Mother was not a frequent joke teller, but there was a sense of humor present. She would tell us of the good lady who would fuss and worry, and who would get up Monday morning, wring her hands and say, "My, my. Today is Monday, tomorrow is Tuesday and the next day Wednesday; there's half the week gone and we haven't accomplished a thing." Then she liked to laugh at one of her neighbors who was so regimented in her activities that she would wash her clothes Monday, come sun or high water. Some comet was in the sky and predictions were that on a certain day the world was coming to an end. This day fell on a Monday and when this woman's clothes didn't appear on the line by ten a.m., the neighbors knew of course that she was sick. They rushed to her home only to find her sitting in a rocking chair on the porch, rocking contentedly. To the inquiries as to why, she replied, "If the world is coming to an end today, they're not going to catch me spending the day washing."
She could always amuse us by telling the story of the cook who had eaten one leg of the baked goose before serving it. When the master chided him he replied, "Geese only have one leg," and to prove his statement he took the diners out to the geese corral where, sure enough, the geese were standing on one leg--the other tucked neatly up into the feathers.
"See," he said, with the expression of having won his argument by great wisdom. The host was taken a-back but only for a moment, then he said, "Choo!" and of course the other leg of the geese went down. "Well," said the cook, "Why didn't you say 'Choo' to the goose on the table?"
Mother was easy to talk with. She would, as did others in the community, find time to visit. While I was still quite a young child, I often hooked the buggy horse to the one horse buggy and drove mother "out to the point", about a mile or so south of town to visit Sister Emma Robinson who lived there with her sons, or "up the lane" to "String Town" a mile or so east of town, to visit "Nettie" Larson.

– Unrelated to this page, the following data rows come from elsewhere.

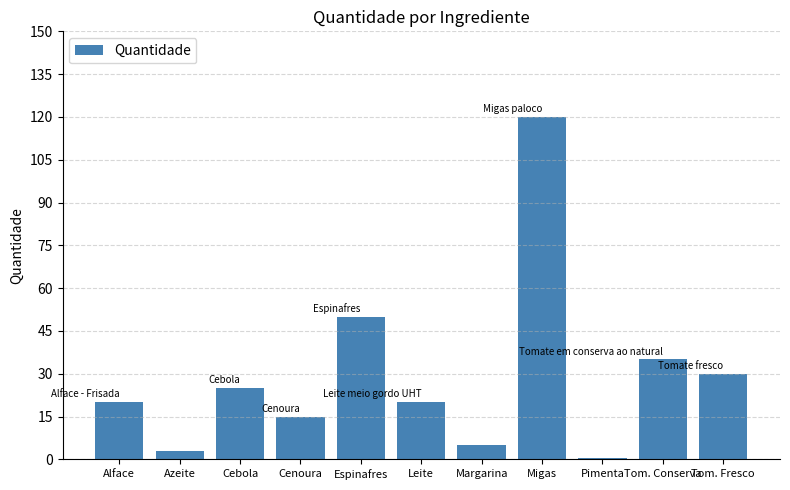

Reading right to left, what are all the values shown in this chart?

Tom. Fresco=30.0	Tom. Conserva=35.0	Pimenta=0.5	Migas=120.0	Margarina=5.0	Leite=20.0	Espinafres=50.0	Cenoura=15.0	Cebola=25.0	Azeite=3.0	Alface=20.0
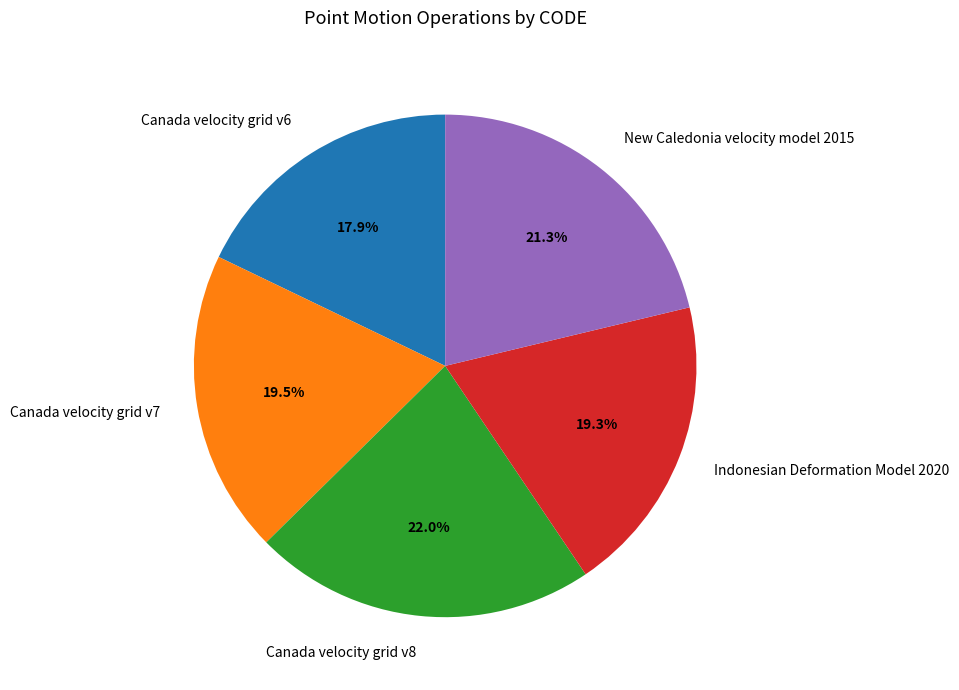

How much of the chart is everything except Canada velocity grid v7?

80.5%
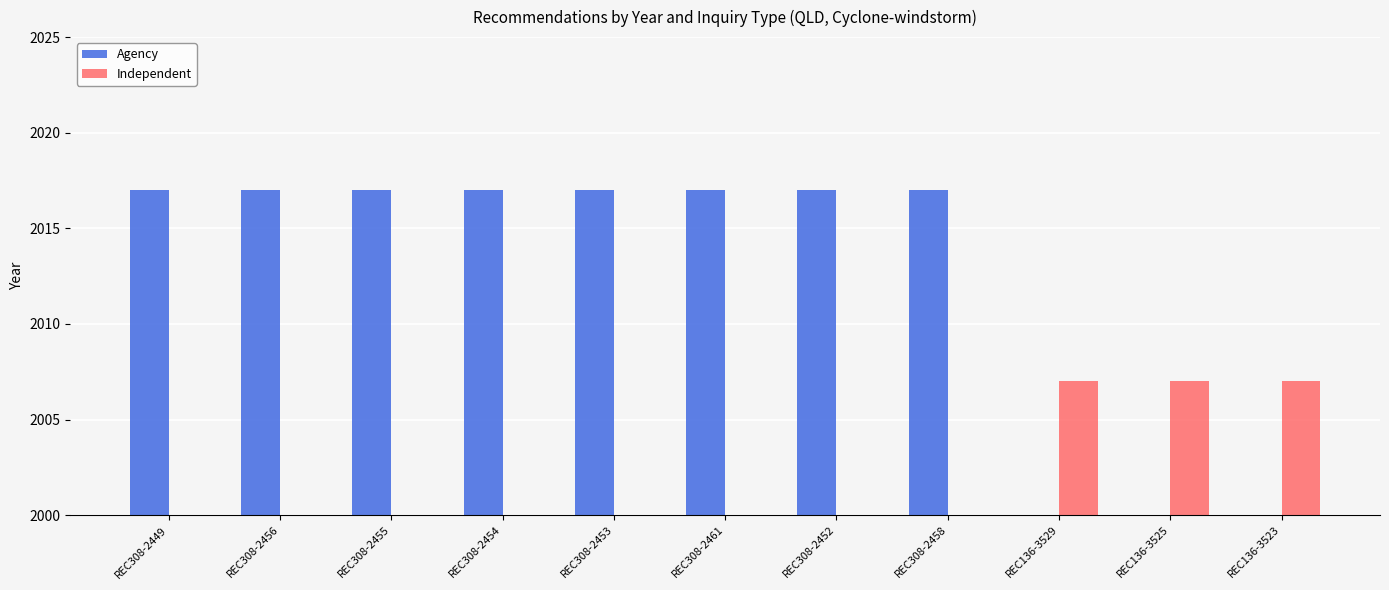

How many bars are there in each group?

2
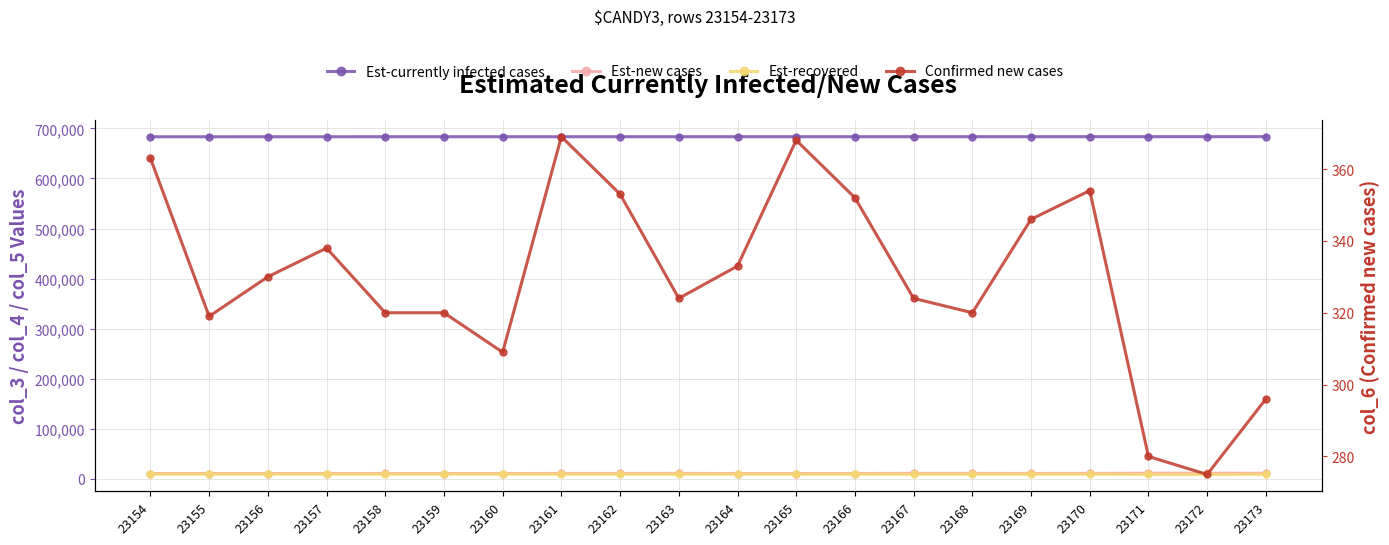

The col_5 (Est-recovered) series shows 15499 at 23170. True or false?

False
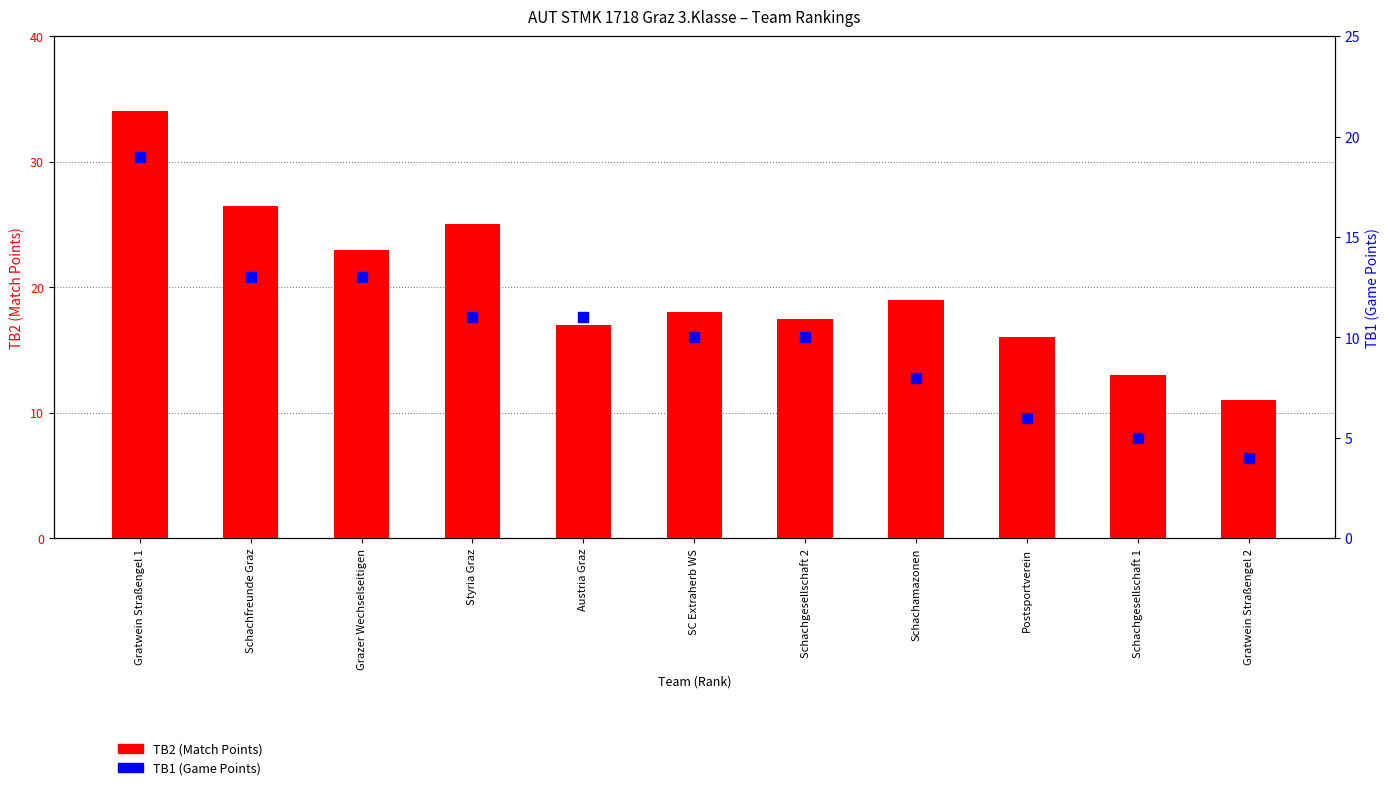

At how many categories does at least one series exceed 28?

1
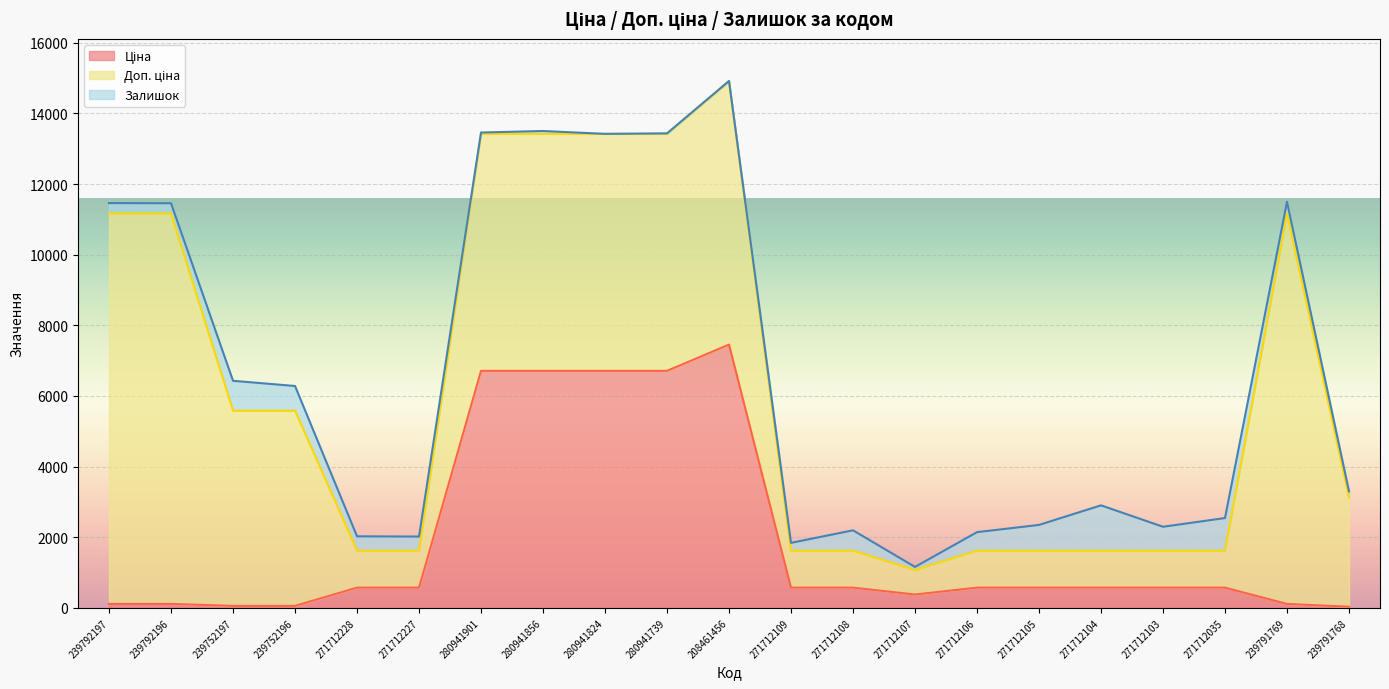

At how many categories does at least one series exceed 3575?

10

The Larsons' had been our neighbors across the street for as long as I can remember. They later built a new house on the north side of the same block and still later moved up the Lane about a mile or so east.
It is my recollection that Vanetta Larson was about the nearest to an intimate friend that mother had, although there were other close friends, particularly our Aunt Emily (mother's youngest sister), Emma Tippitts, and Sister Robinson, whom I have mentioned. I remember taking mother (going with mother would be a better term) several times to Three Mile where two large families of Dunns lived. Our Aunt Emma, wife of our Uncle Charles Rick Clark, stands out in my memory too, as a confidential friend. In the town of Paris, about twenty-two miles south lived our Aunt Emily Richards (after her husband moved from Georgetown), sister Rich (wife of President William Rich) , a sister Lake (or Laker) and two or three more whose names have left me.